What the task requires -
The records, repeated exactly and in full, are the expected answer.

Data records below:

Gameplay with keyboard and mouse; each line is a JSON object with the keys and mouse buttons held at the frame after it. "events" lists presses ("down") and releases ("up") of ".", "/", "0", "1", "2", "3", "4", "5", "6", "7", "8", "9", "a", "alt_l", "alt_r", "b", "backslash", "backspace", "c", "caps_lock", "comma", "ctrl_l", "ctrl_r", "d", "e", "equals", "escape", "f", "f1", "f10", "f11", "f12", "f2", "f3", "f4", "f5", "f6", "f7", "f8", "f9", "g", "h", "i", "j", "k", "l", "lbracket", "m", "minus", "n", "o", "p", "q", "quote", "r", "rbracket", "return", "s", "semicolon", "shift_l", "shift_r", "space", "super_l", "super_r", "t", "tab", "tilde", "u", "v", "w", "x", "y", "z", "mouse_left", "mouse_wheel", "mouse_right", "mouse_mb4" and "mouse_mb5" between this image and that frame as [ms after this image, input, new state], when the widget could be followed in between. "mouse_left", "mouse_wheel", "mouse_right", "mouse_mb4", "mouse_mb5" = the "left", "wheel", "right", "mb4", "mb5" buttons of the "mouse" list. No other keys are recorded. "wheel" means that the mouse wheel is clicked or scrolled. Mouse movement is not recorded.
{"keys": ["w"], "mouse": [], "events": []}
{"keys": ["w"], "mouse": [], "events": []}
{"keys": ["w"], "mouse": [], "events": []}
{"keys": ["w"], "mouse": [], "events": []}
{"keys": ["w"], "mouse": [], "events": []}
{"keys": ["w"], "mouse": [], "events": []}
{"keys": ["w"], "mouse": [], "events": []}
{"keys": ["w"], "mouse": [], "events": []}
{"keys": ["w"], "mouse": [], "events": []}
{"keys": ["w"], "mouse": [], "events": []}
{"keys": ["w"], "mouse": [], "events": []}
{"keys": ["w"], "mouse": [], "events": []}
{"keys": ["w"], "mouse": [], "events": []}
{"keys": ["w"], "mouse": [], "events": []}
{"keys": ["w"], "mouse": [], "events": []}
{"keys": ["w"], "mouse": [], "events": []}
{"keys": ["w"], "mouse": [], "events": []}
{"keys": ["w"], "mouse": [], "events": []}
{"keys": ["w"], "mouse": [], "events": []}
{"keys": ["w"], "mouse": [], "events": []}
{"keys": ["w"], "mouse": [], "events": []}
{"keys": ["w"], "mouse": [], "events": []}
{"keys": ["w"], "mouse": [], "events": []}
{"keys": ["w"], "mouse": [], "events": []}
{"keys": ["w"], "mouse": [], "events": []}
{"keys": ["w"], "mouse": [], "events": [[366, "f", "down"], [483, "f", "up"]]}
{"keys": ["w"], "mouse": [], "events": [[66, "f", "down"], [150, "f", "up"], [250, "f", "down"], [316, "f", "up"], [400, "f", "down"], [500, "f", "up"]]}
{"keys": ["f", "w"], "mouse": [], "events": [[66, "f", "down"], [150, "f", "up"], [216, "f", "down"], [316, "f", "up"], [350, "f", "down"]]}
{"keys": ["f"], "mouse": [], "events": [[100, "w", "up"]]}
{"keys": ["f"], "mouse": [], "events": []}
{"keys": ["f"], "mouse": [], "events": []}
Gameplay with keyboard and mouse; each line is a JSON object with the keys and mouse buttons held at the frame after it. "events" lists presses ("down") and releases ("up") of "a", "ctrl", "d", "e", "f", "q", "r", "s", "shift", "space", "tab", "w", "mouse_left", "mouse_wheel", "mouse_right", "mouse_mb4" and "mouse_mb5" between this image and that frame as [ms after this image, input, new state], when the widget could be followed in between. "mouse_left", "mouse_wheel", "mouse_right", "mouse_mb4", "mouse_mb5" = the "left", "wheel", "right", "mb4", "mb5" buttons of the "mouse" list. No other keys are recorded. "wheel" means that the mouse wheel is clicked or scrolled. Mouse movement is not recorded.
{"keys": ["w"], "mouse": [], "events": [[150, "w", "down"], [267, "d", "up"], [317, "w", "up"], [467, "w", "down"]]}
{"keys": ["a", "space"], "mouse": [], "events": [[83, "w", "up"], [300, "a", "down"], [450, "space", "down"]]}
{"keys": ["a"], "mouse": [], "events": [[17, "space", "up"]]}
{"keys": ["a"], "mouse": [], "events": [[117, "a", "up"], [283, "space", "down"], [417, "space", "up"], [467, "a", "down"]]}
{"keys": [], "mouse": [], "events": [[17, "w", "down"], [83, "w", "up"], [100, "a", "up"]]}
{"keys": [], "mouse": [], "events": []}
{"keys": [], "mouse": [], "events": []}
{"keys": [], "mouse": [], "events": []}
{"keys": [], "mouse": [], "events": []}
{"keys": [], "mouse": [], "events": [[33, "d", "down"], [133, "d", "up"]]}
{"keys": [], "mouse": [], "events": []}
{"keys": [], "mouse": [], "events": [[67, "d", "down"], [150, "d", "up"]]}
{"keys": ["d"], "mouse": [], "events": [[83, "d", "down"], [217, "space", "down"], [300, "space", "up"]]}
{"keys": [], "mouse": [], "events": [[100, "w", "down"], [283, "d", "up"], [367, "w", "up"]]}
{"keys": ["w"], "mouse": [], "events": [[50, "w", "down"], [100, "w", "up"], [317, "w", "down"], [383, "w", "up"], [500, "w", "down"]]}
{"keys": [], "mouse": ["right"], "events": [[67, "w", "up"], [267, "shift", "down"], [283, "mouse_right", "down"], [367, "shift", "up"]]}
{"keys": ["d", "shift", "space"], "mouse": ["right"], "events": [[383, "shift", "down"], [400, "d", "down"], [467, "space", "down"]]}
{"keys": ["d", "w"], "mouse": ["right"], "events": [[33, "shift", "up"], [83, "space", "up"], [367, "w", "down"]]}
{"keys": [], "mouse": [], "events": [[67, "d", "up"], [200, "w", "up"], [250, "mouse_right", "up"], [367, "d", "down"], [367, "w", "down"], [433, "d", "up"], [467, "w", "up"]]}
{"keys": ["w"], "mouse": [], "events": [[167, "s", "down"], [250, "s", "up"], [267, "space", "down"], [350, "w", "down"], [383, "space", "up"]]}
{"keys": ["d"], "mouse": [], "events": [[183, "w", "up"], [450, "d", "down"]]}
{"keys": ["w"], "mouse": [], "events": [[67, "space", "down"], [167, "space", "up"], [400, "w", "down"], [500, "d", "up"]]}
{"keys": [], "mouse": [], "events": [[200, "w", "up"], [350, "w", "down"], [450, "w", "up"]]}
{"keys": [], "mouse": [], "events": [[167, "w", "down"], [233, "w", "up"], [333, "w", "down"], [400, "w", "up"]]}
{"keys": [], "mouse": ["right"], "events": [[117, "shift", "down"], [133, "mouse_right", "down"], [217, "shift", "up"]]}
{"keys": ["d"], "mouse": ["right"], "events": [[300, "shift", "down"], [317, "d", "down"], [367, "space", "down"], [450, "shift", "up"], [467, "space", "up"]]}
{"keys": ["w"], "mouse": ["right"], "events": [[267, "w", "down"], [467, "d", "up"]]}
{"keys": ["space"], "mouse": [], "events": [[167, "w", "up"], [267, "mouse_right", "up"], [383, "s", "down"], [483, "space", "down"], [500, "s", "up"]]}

End of Data records.

Task result -
Gameplay with keyboard and mouse; each line is a JSON object with the keys and mouse buttons held at the frame after it. "events" lists presses ("down") and releases ("up") of ".", "/", "0", "1", "2", "3", "4", "5", "6", "7", "8", "9", "a", "alt_l", "alt_r", "b", "backslash", "backspace", "c", "caps_lock", "comma", "ctrl_l", "ctrl_r", "d", "e", "equals", "escape", "f", "f1", "f10", "f11", "f12", "f2", "f3", "f4", "f5", "f6", "f7", "f8", "f9", "g", "h", "i", "j", "k", "l", "lbracket", "m", "minus", "n", "o", "p", "q", "quote", "r", "rbracket", "return", "s", "semicolon", "shift_l", "shift_r", "space", "super_l", "super_r", "t", "tab", "tilde", "u", "v", "w", "x", "y", "z", "mouse_left", "mouse_wheel", "mouse_right", "mouse_mb4" and "mouse_mb5" between this image and that frame as [ms after this image, input, new state], when the widget could be followed in between. "mouse_left", "mouse_wheel", "mouse_right", "mouse_mb4", "mouse_mb5" = the "left", "wheel", "right", "mb4", "mb5" buttons of the "mouse" list. No other keys are recorded. "wheel" means that the mouse wheel is clicked or scrolled. Mouse movement is not recorded.
{"keys": ["w"], "mouse": [], "events": []}
{"keys": ["w"], "mouse": [], "events": []}
{"keys": ["w"], "mouse": [], "events": []}
{"keys": ["w"], "mouse": [], "events": []}
{"keys": ["w"], "mouse": [], "events": []}
{"keys": ["w"], "mouse": [], "events": []}
{"keys": ["w"], "mouse": [], "events": []}
{"keys": ["w"], "mouse": [], "events": []}
{"keys": ["w"], "mouse": [], "events": []}
{"keys": ["w"], "mouse": [], "events": []}
{"keys": ["w"], "mouse": [], "events": []}
{"keys": ["w"], "mouse": [], "events": []}
{"keys": ["w"], "mouse": [], "events": []}
{"keys": ["w"], "mouse": [], "events": []}
{"keys": ["w"], "mouse": [], "events": []}
{"keys": ["w"], "mouse": [], "events": []}
{"keys": ["w"], "mouse": [], "events": []}
{"keys": ["w"], "mouse": [], "events": []}
{"keys": ["w"], "mouse": [], "events": []}
{"keys": ["w"], "mouse": [], "events": []}
{"keys": ["w"], "mouse": [], "events": []}
{"keys": ["w"], "mouse": [], "events": []}
{"keys": ["w"], "mouse": [], "events": []}
{"keys": ["w"], "mouse": [], "events": []}
{"keys": ["w"], "mouse": [], "events": []}
{"keys": ["w"], "mouse": [], "events": [[366, "f", "down"], [483, "f", "up"]]}
{"keys": ["w"], "mouse": [], "events": [[66, "f", "down"], [150, "f", "up"], [250, "f", "down"], [316, "f", "up"], [400, "f", "down"], [500, "f", "up"]]}
{"keys": ["f", "w"], "mouse": [], "events": [[66, "f", "down"], [150, "f", "up"], [216, "f", "down"], [316, "f", "up"], [350, "f", "down"]]}
{"keys": ["f"], "mouse": [], "events": [[100, "w", "up"]]}
{"keys": ["f"], "mouse": [], "events": []}
{"keys": ["f"], "mouse": [], "events": []}
Gameplay with keyboard and mouse; each line is a JSON object with the keys and mouse buttons held at the frame after it. "events" lists presses ("down") and releases ("up") of "a", "ctrl", "d", "e", "f", "q", "r", "s", "shift", "space", "tab", "w", "mouse_left", "mouse_wheel", "mouse_right", "mouse_mb4" and "mouse_mb5" between this image and that frame as [ms after this image, input, new state], when the widget could be followed in between. "mouse_left", "mouse_wheel", "mouse_right", "mouse_mb4", "mouse_mb5" = the "left", "wheel", "right", "mb4", "mb5" buttons of the "mouse" list. No other keys are recorded. "wheel" means that the mouse wheel is clicked or scrolled. Mouse movement is not recorded.
{"keys": ["w"], "mouse": [], "events": [[150, "w", "down"], [267, "d", "up"], [317, "w", "up"], [467, "w", "down"]]}
{"keys": ["a", "space"], "mouse": [], "events": [[83, "w", "up"], [300, "a", "down"], [450, "space", "down"]]}
{"keys": ["a"], "mouse": [], "events": [[17, "space", "up"]]}
{"keys": ["a"], "mouse": [], "events": [[117, "a", "up"], [283, "space", "down"], [417, "space", "up"], [467, "a", "down"]]}
{"keys": [], "mouse": [], "events": [[17, "w", "down"], [83, "w", "up"], [100, "a", "up"]]}
{"keys": [], "mouse": [], "events": []}
{"keys": [], "mouse": [], "events": []}
{"keys": [], "mouse": [], "events": []}
{"keys": [], "mouse": [], "events": []}
{"keys": [], "mouse": [], "events": [[33, "d", "down"], [133, "d", "up"]]}
{"keys": [], "mouse": [], "events": []}
{"keys": [], "mouse": [], "events": [[67, "d", "down"], [150, "d", "up"]]}
{"keys": ["d"], "mouse": [], "events": [[83, "d", "down"], [217, "space", "down"], [300, "space", "up"]]}
{"keys": [], "mouse": [], "events": [[100, "w", "down"], [283, "d", "up"], [367, "w", "up"]]}
{"keys": ["w"], "mouse": [], "events": [[50, "w", "down"], [100, "w", "up"], [317, "w", "down"], [383, "w", "up"], [500, "w", "down"]]}
{"keys": [], "mouse": ["right"], "events": [[67, "w", "up"], [267, "shift", "down"], [283, "mouse_right", "down"], [367, "shift", "up"]]}
{"keys": ["d", "shift", "space"], "mouse": ["right"], "events": [[383, "shift", "down"], [400, "d", "down"], [467, "space", "down"]]}
{"keys": ["d", "w"], "mouse": ["right"], "events": [[33, "shift", "up"], [83, "space", "up"], [367, "w", "down"]]}
{"keys": [], "mouse": [], "events": [[67, "d", "up"], [200, "w", "up"], [250, "mouse_right", "up"], [367, "d", "down"], [367, "w", "down"], [433, "d", "up"], [467, "w", "up"]]}
{"keys": ["w"], "mouse": [], "events": [[167, "s", "down"], [250, "s", "up"], [267, "space", "down"], [350, "w", "down"], [383, "space", "up"]]}
{"keys": ["d"], "mouse": [], "events": [[183, "w", "up"], [450, "d", "down"]]}
{"keys": ["w"], "mouse": [], "events": [[67, "space", "down"], [167, "space", "up"], [400, "w", "down"], [500, "d", "up"]]}
{"keys": [], "mouse": [], "events": [[200, "w", "up"], [350, "w", "down"], [450, "w", "up"]]}
{"keys": [], "mouse": [], "events": [[167, "w", "down"], [233, "w", "up"], [333, "w", "down"], [400, "w", "up"]]}
{"keys": [], "mouse": ["right"], "events": [[117, "shift", "down"], [133, "mouse_right", "down"], [217, "shift", "up"]]}
{"keys": ["d"], "mouse": ["right"], "events": [[300, "shift", "down"], [317, "d", "down"], [367, "space", "down"], [450, "shift", "up"], [467, "space", "up"]]}
{"keys": ["w"], "mouse": ["right"], "events": [[267, "w", "down"], [467, "d", "up"]]}
{"keys": ["space"], "mouse": [], "events": [[167, "w", "up"], [267, "mouse_right", "up"], [383, "s", "down"], [483, "space", "down"], [500, "s", "up"]]}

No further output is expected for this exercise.